On the other side of Chapel Lane lies the Guild Chapel. It was originally used as a hospital in 1269 by the Guild of the Holy Cross. It was later used as a chapel and rebuilt in the early 15th century with parts of the building possibly dating back to 1269. The Guild buildings continue along Church Street with the former Guildhall, now a grammar school and the school Shakespeare is believed to have attended. Built in the 1420s, it was originally used as the Guild's business headquarters. Next door are the Almshouses which are also thought to have been built in the 1420s. Sited on the corner of Church Street and Scholars Lane is Sadlers House, built in about 1600. Due to two renovations in 1768 and 1840, the property is a mixture of timber-framing, Gothic windows and parapet. In 1856, Nos 18 and 19 Church Street were built, which followed the construction of Nos 20 and 21 in 1831. On the other side of the road is Masons Croft, which was the former home of Marie Corelli and built in the 1720s. No 2 Church Street is a building a few years older and is the former home of lawyer Thomas Rawlins. A third floor was added to the property in 1870 when the building was used as a school. No. 1 Church Street is a former house built in around 1690 and was the home of tobacconist William Warry.

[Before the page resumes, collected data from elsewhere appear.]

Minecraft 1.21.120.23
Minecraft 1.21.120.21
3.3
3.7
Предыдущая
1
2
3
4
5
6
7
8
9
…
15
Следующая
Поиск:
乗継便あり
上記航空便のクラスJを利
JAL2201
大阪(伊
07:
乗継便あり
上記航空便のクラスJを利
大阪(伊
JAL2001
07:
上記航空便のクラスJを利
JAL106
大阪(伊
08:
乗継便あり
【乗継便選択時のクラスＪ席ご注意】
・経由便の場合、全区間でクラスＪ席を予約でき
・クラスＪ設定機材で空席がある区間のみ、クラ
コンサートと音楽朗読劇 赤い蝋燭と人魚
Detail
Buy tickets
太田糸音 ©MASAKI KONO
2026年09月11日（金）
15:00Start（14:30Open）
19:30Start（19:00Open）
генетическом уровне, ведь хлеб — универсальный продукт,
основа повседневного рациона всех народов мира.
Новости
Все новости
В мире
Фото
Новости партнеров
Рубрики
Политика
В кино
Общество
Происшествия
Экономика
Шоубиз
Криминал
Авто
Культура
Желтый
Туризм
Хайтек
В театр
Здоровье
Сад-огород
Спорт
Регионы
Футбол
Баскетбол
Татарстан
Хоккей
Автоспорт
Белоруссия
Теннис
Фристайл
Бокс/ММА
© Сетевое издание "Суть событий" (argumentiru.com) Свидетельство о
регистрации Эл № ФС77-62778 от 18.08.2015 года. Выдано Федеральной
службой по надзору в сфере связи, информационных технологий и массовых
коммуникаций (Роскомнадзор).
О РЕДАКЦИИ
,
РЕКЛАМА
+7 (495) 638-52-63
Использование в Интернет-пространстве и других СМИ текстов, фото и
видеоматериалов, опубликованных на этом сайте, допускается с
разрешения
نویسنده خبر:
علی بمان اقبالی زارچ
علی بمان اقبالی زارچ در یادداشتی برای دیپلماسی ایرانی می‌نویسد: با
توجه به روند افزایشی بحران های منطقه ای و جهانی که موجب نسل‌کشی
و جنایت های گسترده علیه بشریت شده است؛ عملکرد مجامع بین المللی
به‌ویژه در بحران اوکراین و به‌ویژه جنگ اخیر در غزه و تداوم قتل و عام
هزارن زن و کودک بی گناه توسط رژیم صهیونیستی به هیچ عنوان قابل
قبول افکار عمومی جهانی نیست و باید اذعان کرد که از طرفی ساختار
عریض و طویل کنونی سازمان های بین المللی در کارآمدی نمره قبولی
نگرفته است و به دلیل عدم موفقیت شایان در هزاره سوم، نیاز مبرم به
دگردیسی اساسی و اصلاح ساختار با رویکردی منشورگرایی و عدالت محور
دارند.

The final location of the route is Old Town. The first properties in Old Town are a row of Georgian houses, including No. 5 Old Town, Old Town Place, built in 1760. Constructed some time in the 1850s, Old Town Cottage lies next door, while opposite the early 17th century and later extended Hall's Croft is located – the former home of Shakespeare's daughter Susanna and her husband John Hall. Further along lie a row of buildings built in the 16th century which were originally timber-framed now replaced by stucco and roughcast facades.

The final building along the route of the Historic Spine is the Holy Trinity Church, the location of Shakespeare's baptism and burial. It was originally built in the 13th century, with some parts rebuilt in the 14th and 15th centuries.